When writing utilities that read the buffer, any payload returned should be copied before calling. The following example returns the memory that was discarded by. It can be reused for the next operation (read / write access).

warning

use NOT the following code. Using this example results in data loss, unresponsive apps, security issues, and should NOT copied. The following example is provided to help identify common PipeReader problems.

warning

Use the code shown above NOT. Using this example results in data loss, unresponsive apps, security issues, and should NOT copied. The example above is provided to help identify common PipeReader problems.

PipeWriter

PipeWriter manages buffers for writing on behalf of the caller. implemented. allows access to buffers to perform writes without additional buffer copies.

The previous code:

  • Requests a buffer of at least 5 bytes from using GetMemory.
  • Writes bytes for the ASCII string to the returned element.
  • Calls Advance to indicate how many bytes have been written to the buffer.
  • Empties the element that sends the bytes to the underlying device.

The previous method of writing uses the buffers provided by. Alternatively, PipeWriter.WriteAsync does the following:

  • Copies the existing buffer into.
  • Call as needed, and then call FlushAsync.

cancellation

FlushAsync supports passing a CancellationToken element. Passing one will result in one if the token is canceled while a flush operation is pending. supports the ability to cancel the current flush process via PipeWriter.CancelPendingFlush without throwing an exception. Calling to causes the current or next call to or to return a FlushResult, where is set to. This can be useful for stopping the resulting flush in a non-destructive manner and without throwing an exception.

General PipeWriter problems

  • GetSpan and GetMemory return a buffer with at least the requested amount of memory. Are you going Not from exact buffer sizes.
  • There is no guarantee that successive calls will return the same buffer or buffer size.
  • After calling Advance, a new buffer must be requested to continue writing more data. Cannot write to the previously fetched buffer.
  • Calling or is not safe during an incomplete call.
  • Calling or while there is uncleaned data can cause memory corruption.

IDuplexPipe

IDuplexPipe is a contract for types that support both read and write operations. For example, a network connection would be represented by a.

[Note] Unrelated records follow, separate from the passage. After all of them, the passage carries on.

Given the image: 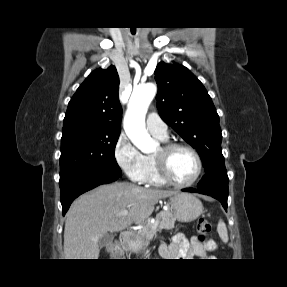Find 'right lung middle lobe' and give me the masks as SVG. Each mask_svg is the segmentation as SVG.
<instances>
[{"label":"right lung middle lobe","mask_w":287,"mask_h":287,"mask_svg":"<svg viewBox=\"0 0 287 287\" xmlns=\"http://www.w3.org/2000/svg\"><path fill=\"white\" fill-rule=\"evenodd\" d=\"M120 131L97 130L77 125L63 130L61 138L60 179L80 172L122 176L114 150Z\"/></svg>","instance_id":"right-lung-middle-lobe-1"}]
</instances>
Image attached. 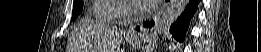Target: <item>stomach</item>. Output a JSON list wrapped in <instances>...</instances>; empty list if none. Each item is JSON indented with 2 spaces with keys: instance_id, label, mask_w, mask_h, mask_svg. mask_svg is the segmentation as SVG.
<instances>
[{
  "instance_id": "0dacf381",
  "label": "stomach",
  "mask_w": 261,
  "mask_h": 52,
  "mask_svg": "<svg viewBox=\"0 0 261 52\" xmlns=\"http://www.w3.org/2000/svg\"><path fill=\"white\" fill-rule=\"evenodd\" d=\"M140 41H142L143 44H145V45L151 46V45H153L156 42V38L153 37V36H148V37L146 36V37H144L142 39H138V38L130 39V43L132 45H135L136 43H138Z\"/></svg>"
}]
</instances>
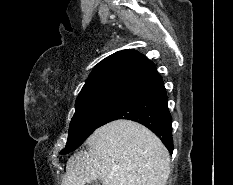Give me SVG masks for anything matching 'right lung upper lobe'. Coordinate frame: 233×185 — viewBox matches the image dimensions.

In contrast to the element, which contains a and a class, only represents one side of a full duplex connection. This means that the information written in is read by.

Streams

When reading or writing stream data, you typically read data using a deserializer and write data using a serializer. Most of these APIs for reading and writing a data stream have an parameter. To simplify integration with these existing APIs, and expose an AsStream method. AsStream returns an implementation around or around.

Stream example

and instances can be created using the static method, provided a Stream object and, optionally, appropriate creation options are available.

StreamPipeReaderOptions can be used to control the creation of an instance by using the following parameters:

StreamPipeWriterOptions can be used to control the creation of an instance by using the following parameters:

Important

When creating and instances using methods, you must consider the lifetime of the object. If you need access to the stream after the Reader or Writer has exited, you must set the flag to in the Build Options. Otherwise the stream will be closed.

The following code shows how to create and instances using the methods over a stream.

The application uses StreamReader to read the file lorem-ipsum.txt read as a stream. FileStream is passed to the PipeReader.Create method, which instantiates an object. The console application then passes its standard output stream to PipeWriter.Create using Console.OpenStandardOutput (). In this example, cancellation is supported.